From the period 52 to 49 BC, trust between Caesar and Pompey disintegrated.[73] In 51 BC, the
consul Marcellus proposed recalling Caesar, arguing that his provincia (here meaning "task") – due
to his victory – in Gaul was complete; the proposal was vetoed.[74][75] That year, it seemed that the
conservatives around Cato in the Senate would seek to enlist Pompey to force Caesar to return from
Gaul without honours or a second consulship.[76] Pompey, however, at the time intended to go to
Spain;[76] Cato, Bibulus, and their allies, however, were successful in winning Pompey over to take a
hard line against Caesar's continued command.[77]
As 50 BC progressed, fears of civil war grew; both Caesar and his opponents started building up
troops in southern Gaul and northern Italy, respectively.[78] In the autumn, Cicero and others sought
disarmament by both Caesar and Pompey, and on 1 December 50 BC this was formally proposed in
the Senate.[79] It received overwhelming support – 370 to 22 – but was not passed when one of the
consuls dissolved the Senate meeting.[80] At the start of 49 BC, Caesar's renewed offer that he and
Pompey disarm was read to the Senate, which was rejected by the hardliners.[81] A later compromise
given privately to Pompey was also rejected at their insistence.[82] On 7 January, his supportive
tribunes were driven from Rome; the Senate then declared Caesar an enemy and it issued
its senatus consultum ultimum.[83]
There is scholarly disagreement as to the specific reasons why Caesar marched on Rome. A
popular theory is that Caesar was in a position where he was forced to choose between prosecution
and exile or civil war.[84] Whether Caesar actually would have been prosecuted and convicted is
debated. Some scholars believe the possibility of successful prosecution was extremely unlikely.[85]
[86]
Caesar's main objectives were to secure a second consulship and a triumph.
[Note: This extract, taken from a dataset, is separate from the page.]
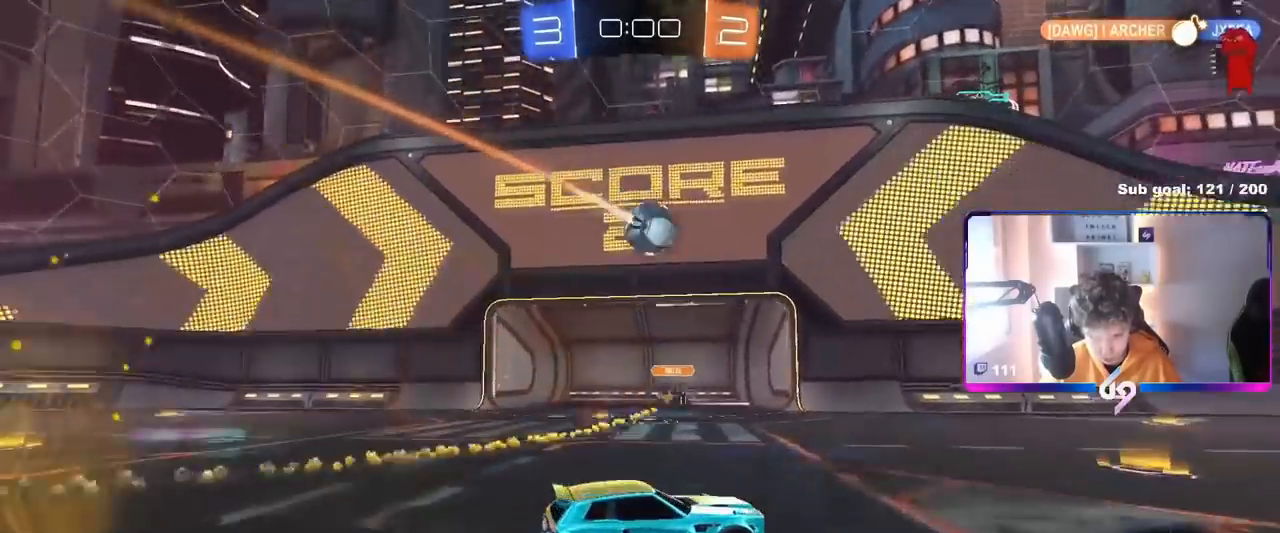
{"keys": ["a"], "mouse": [], "mouse_move": "still", "events": [[134, "a", "down"], [267, "a", "up"], [417, "a", "down"]]}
He feared that his
opponents – then holding both consulships for 50 BC – would reject his candidacy or refuse to ratify
an election he won.[87] This also was the core of his war justification: that Pompey and his allies were
planning, by force if necessary (indicated in the expulsion of the tribunes[88]), to suppress the liberty of
the Roman people to elect Caesar and honour his accomplishments.[89]
Around 10 or 11 January 49 BC,[90][91] in response to the Senate's "final decree",[92] Caesar crossed the
Rubicon – the river defining the northern boundary of Italy – with a single legion, the Legio XIII
Gemina, and ignited civil war. Upon crossing the Rubicon, Caesar, according to Plutarch and
Suetonius, is supposed to have quoted the Athenian playwright Menander, in Greek, "the die is
cast".[93] Erasmus, however, notes that the more accurate Latin translation of the Greek imperative
mood would be "alea iacta esto", let the die be cast.[94] Pompey and many senators fled south,
believing that Caesar was marching quickly for Rome.[95] Caesar, after capturing communication
routes to Rome, paused and opened negotiations, but they fell apart amid mutual distrust.[96] Caesar
responded by advancing south, seeking to capture Pompey to force a conference.[97]